» WHAT IS EXPECTED
Reproduce every line of the data below word for word, in the same order and with the same line breaks.

----

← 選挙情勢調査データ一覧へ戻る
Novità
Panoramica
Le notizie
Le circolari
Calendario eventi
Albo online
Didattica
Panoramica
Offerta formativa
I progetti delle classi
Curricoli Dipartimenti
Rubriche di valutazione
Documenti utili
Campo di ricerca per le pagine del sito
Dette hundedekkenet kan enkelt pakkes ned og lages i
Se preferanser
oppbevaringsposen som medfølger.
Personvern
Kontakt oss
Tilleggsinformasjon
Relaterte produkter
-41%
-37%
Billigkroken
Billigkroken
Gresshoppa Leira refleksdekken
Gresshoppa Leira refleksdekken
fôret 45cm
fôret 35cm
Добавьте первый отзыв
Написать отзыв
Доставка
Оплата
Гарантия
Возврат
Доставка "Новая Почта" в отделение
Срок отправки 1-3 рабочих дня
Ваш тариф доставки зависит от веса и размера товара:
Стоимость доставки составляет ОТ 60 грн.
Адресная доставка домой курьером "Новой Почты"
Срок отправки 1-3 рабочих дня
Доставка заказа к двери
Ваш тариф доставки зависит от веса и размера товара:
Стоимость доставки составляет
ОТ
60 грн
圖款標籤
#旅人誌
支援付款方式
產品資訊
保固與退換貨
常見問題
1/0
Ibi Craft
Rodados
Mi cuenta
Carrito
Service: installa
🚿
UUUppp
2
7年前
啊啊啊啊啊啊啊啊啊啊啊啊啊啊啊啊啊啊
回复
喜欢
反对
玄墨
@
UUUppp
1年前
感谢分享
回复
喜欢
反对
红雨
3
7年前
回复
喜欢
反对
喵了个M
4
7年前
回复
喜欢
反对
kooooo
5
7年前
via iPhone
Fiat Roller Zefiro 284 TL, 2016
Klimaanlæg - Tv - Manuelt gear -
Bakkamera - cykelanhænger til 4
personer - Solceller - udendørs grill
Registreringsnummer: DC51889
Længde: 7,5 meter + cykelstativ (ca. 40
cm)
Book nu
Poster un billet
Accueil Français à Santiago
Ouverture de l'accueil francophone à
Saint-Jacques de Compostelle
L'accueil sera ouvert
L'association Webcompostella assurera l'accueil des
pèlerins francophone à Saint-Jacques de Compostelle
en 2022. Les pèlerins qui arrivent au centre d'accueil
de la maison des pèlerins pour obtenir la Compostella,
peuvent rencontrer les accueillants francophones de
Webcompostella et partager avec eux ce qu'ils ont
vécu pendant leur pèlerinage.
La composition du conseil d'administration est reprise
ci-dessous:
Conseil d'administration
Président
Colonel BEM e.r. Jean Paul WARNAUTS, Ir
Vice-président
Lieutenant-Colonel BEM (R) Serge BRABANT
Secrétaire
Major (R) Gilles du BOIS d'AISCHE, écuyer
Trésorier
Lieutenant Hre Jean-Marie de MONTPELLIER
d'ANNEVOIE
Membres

----

» SOLUTION FOR THIS EXERCISE
← 選挙情勢調査データ一覧へ戻る
Novità
Panoramica
Le notizie
Le circolari
Calendario eventi
Albo online
Didattica
Panoramica
Offerta formativa
I progetti delle classi
Curricoli Dipartimenti
Rubriche di valutazione
Documenti utili
Campo di ricerca per le pagine del sito
Dette hundedekkenet kan enkelt pakkes ned og lages i
Se preferanser
oppbevaringsposen som medfølger.
Personvern
Kontakt oss
Tilleggsinformasjon
Relaterte produkter
-41%
-37%
Billigkroken
Billigkroken
Gresshoppa Leira refleksdekken
Gresshoppa Leira refleksdekken
fôret 45cm
fôret 35cm
Добавьте первый отзыв
Написать отзыв
Доставка
Оплата
Гарантия
Возврат
Доставка "Новая Почта" в отделение
Срок отправки 1-3 рабочих дня
Ваш тариф доставки зависит от веса и размера товара:
Стоимость доставки составляет ОТ 60 грн.
Адресная доставка домой курьером "Новой Почты"
Срок отправки 1-3 рабочих дня
Доставка заказа к двери
Ваш тариф доставки зависит от веса и размера товара:
Стоимость доставки составляет
ОТ
60 грн
圖款標籤
#旅人誌
支援付款方式
產品資訊
保固與退換貨
常見問題
1/0
Ibi Craft
Rodados
Mi cuenta
Carrito
Service: installa
🚿
UUUppp
2
7年前
啊啊啊啊啊啊啊啊啊啊啊啊啊啊啊啊啊啊
回复
喜欢
反对
玄墨
@
UUUppp
1年前
感谢分享
回复
喜欢
反对
红雨
3
7年前
回复
喜欢
反对
喵了个M
4
7年前
回复
喜欢
反对
kooooo
5
7年前
via iPhone
Fiat Roller Zefiro 284 TL, 2016
Klimaanlæg - Tv - Manuelt gear -
Bakkamera - cykelanhænger til 4
personer - Solceller - udendørs grill
Registreringsnummer: DC51889
Længde: 7,5 meter + cykelstativ (ca. 40
cm)
Book nu
Poster un billet
Accueil Français à Santiago
Ouverture de l'accueil francophone à
Saint-Jacques de Compostelle
L'accueil sera ouvert
L'association Webcompostella assurera l'accueil des
pèlerins francophone à Saint-Jacques de Compostelle
en 2022. Les pèlerins qui arrivent au centre d'accueil
de la maison des pèlerins pour obtenir la Compostella,
peuvent rencontrer les accueillants francophones de
Webcompostella et partager avec eux ce qu'ils ont
vécu pendant leur pèlerinage.
La composition du conseil d'administration est reprise
ci-dessous:
Conseil d'administration
Président
Colonel BEM e.r. Jean Paul WARNAUTS, Ir
Vice-président
Lieutenant-Colonel BEM (R) Serge BRABANT
Secrétaire
Major (R) Gilles du BOIS d'AISCHE, écuyer
Trésorier
Lieutenant Hre Jean-Marie de MONTPELLIER
d'ANNEVOIE
Membres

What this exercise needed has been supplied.